- The grave of Lady Urania
- Died: February 11, 1275
- Burial place: Worms, Germany
- Other names: Orania, Orgiah

= Urania of Worms =

Urania bat Abraham of Worms (אורניאה/אורגיאה בת אברהם, died 11 February 1275), also known as Orania and Orgiah, was a Jewish precentress in medieval Ashkenaz (Rhineland and the Palatinate). Urania's role as a precentress, one of a handful of women known to be serving in this capacity in this region in the 13-14th centuries, is attested on her grave stone.

==Biography==
Little is known about Urania save that she died a young woman, the daughter of a Rabbi Avraham. The exact pronunciation of her name is uncertain. Rochelle Furstenberg spells the name as Urania—likely relating this woman's name to "Heavens"—while David Sperber spells her name Orania.

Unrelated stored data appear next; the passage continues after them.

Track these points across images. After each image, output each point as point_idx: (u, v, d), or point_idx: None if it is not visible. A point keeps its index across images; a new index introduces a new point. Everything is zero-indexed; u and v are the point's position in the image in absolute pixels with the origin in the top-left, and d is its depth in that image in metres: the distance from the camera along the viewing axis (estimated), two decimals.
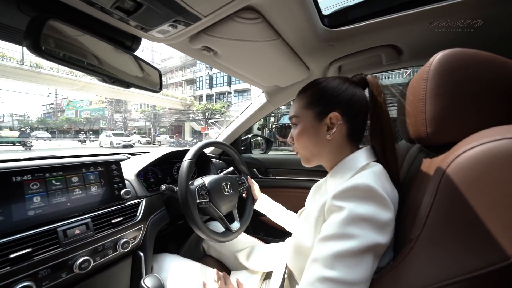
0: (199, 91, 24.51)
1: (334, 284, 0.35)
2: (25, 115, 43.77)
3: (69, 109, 39.11)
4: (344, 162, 0.49)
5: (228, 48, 0.63)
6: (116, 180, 0.74)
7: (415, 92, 0.45)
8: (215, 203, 0.81)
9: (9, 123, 42.28)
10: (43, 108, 50.60)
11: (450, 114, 0.40)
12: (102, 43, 0.48)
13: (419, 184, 0.45)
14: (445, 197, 0.32)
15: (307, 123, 0.51)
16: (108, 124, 29.82)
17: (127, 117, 29.04)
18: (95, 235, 0.62)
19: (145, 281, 0.59)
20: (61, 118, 37.24)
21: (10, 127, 40.71)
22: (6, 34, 0.38)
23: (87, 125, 34.47)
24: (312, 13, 0.55)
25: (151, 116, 25.86)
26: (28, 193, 0.55)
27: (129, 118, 29.31)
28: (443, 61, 0.40)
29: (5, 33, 0.38)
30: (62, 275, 0.54)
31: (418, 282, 0.32)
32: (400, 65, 0.79)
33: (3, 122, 44.60)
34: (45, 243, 0.53)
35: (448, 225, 0.32)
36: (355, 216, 0.36)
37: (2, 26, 0.38)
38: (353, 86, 0.50)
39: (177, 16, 0.44)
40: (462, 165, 0.31)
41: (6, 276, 0.45)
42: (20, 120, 40.69)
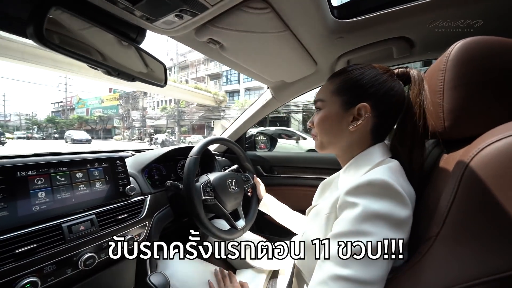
0: (226, 86, 22.02)
1: (348, 283, 0.33)
2: (33, 114, 43.06)
3: (80, 107, 37.76)
4: (359, 157, 0.47)
5: (235, 41, 0.61)
6: (120, 176, 0.74)
7: (431, 84, 0.43)
8: (220, 200, 0.80)
9: (16, 122, 42.03)
10: (52, 106, 49.43)
11: (471, 106, 0.38)
12: (106, 34, 0.47)
13: (436, 180, 0.43)
14: (467, 192, 0.30)
15: (332, 110, 0.48)
16: (123, 122, 28.27)
17: (144, 114, 26.35)
18: (100, 231, 0.61)
19: (150, 278, 0.58)
20: (72, 116, 35.84)
21: (17, 126, 40.72)
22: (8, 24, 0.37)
23: (100, 123, 33.25)
24: (322, 3, 0.53)
25: (173, 113, 23.06)
26: (33, 189, 0.55)
27: (147, 116, 26.64)
28: (463, 50, 0.38)
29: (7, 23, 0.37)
30: (67, 271, 0.53)
31: (438, 282, 0.31)
32: (411, 59, 0.77)
33: (10, 121, 44.47)
34: (50, 239, 0.52)
35: (471, 221, 0.30)
36: (369, 213, 0.35)
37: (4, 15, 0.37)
38: (393, 79, 0.46)
39: (183, 5, 0.43)
40: (487, 158, 0.29)
41: (11, 271, 0.44)
42: (28, 119, 40.03)
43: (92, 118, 33.85)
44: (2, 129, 35.66)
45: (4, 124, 42.77)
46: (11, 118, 44.99)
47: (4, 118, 44.17)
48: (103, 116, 32.29)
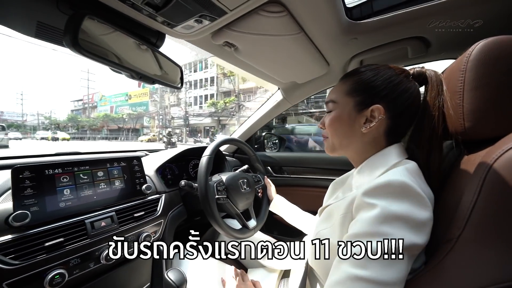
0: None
1: (367, 284, 0.33)
2: (51, 113, 41.61)
3: (103, 104, 34.25)
4: (375, 157, 0.46)
5: (250, 43, 0.63)
6: (137, 175, 0.76)
7: (450, 84, 0.42)
8: (232, 200, 0.82)
9: (33, 122, 41.23)
10: (71, 105, 45.69)
11: (492, 107, 0.37)
12: (130, 40, 0.49)
13: (454, 181, 0.42)
14: (491, 194, 0.30)
15: (344, 111, 0.47)
16: (158, 121, 24.19)
17: (186, 111, 21.81)
18: (119, 228, 0.64)
19: (168, 274, 0.60)
20: (97, 114, 32.09)
21: (34, 126, 40.00)
22: (46, 34, 0.40)
23: (129, 122, 29.36)
24: (337, 5, 0.53)
25: (218, 110, 19.34)
26: (59, 186, 0.58)
27: (192, 112, 22.01)
28: (485, 50, 0.38)
29: (45, 33, 0.40)
30: (90, 265, 0.56)
31: (460, 285, 0.30)
32: (427, 59, 0.76)
33: (26, 121, 44.06)
34: (75, 234, 0.55)
35: (495, 223, 0.29)
36: (388, 215, 0.34)
37: (43, 25, 0.40)
38: (408, 80, 0.45)
39: (203, 10, 0.44)
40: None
41: (43, 262, 0.47)
42: (46, 116, 38.23)
43: (118, 116, 29.83)
44: (19, 129, 35.79)
45: (22, 124, 42.53)
46: (27, 118, 44.64)
47: (22, 117, 43.97)
48: (132, 114, 28.21)
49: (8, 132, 18.29)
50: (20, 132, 29.75)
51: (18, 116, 45.10)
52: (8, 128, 33.18)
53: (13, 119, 44.77)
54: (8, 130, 19.66)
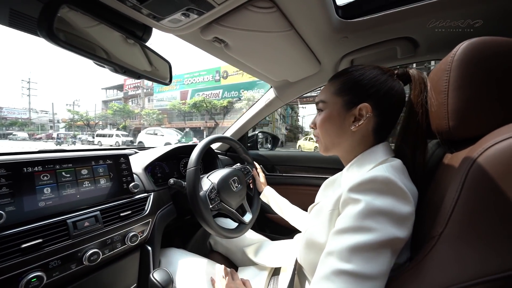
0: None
1: (350, 277, 0.33)
2: (74, 105, 28.45)
3: (162, 90, 21.27)
4: (363, 155, 0.47)
5: (240, 40, 0.62)
6: (124, 173, 0.74)
7: (436, 84, 0.43)
8: (226, 202, 0.82)
9: (42, 120, 32.12)
10: (102, 93, 30.74)
11: (476, 107, 0.38)
12: (113, 32, 0.47)
13: (439, 179, 0.43)
14: (472, 191, 0.31)
15: (334, 111, 0.49)
16: (279, 116, 14.77)
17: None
18: (104, 228, 0.62)
19: (154, 275, 0.59)
20: (192, 100, 17.33)
21: (42, 124, 31.75)
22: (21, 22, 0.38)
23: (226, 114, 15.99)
24: (327, 3, 0.53)
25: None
26: (39, 185, 0.55)
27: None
28: (469, 50, 0.38)
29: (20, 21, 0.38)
30: (72, 267, 0.54)
31: (442, 281, 0.31)
32: (415, 59, 0.77)
33: (38, 118, 33.43)
34: (56, 234, 0.53)
35: (475, 220, 0.30)
36: (372, 209, 0.35)
37: (17, 13, 0.37)
38: (393, 79, 0.47)
39: (190, 4, 0.43)
40: (492, 158, 0.30)
41: (18, 266, 0.45)
42: (74, 111, 24.85)
43: (208, 106, 16.65)
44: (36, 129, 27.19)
45: (39, 123, 33.18)
46: (31, 115, 33.66)
47: (30, 114, 32.10)
48: (238, 104, 15.61)
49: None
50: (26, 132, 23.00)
51: (20, 114, 34.41)
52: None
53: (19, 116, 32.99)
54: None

Urania died on Adar 6 (February 11), 1275, likely in the morning. Her tombstone, in the city of Worms, reads as in English follows:

This stone was first erected for this woman:

The lady Urania, the important, chosen, young woman,

Daughter of the initiated Rabbi Avraham, head of the singers, whose prayer [was] as beauty,

In the glory of his voice, for the sake of his nation, in the melody of a plea,

Whereas she too, with the sound of song, would sing for women:

Prayer-poems and, as a plea for her, she would become guarded.

But on the sixth day of Adar, on the first day, her soul was consumed, and on the seventh day of this, she was buried.

In Eden is her rest; she shall be remembered for good.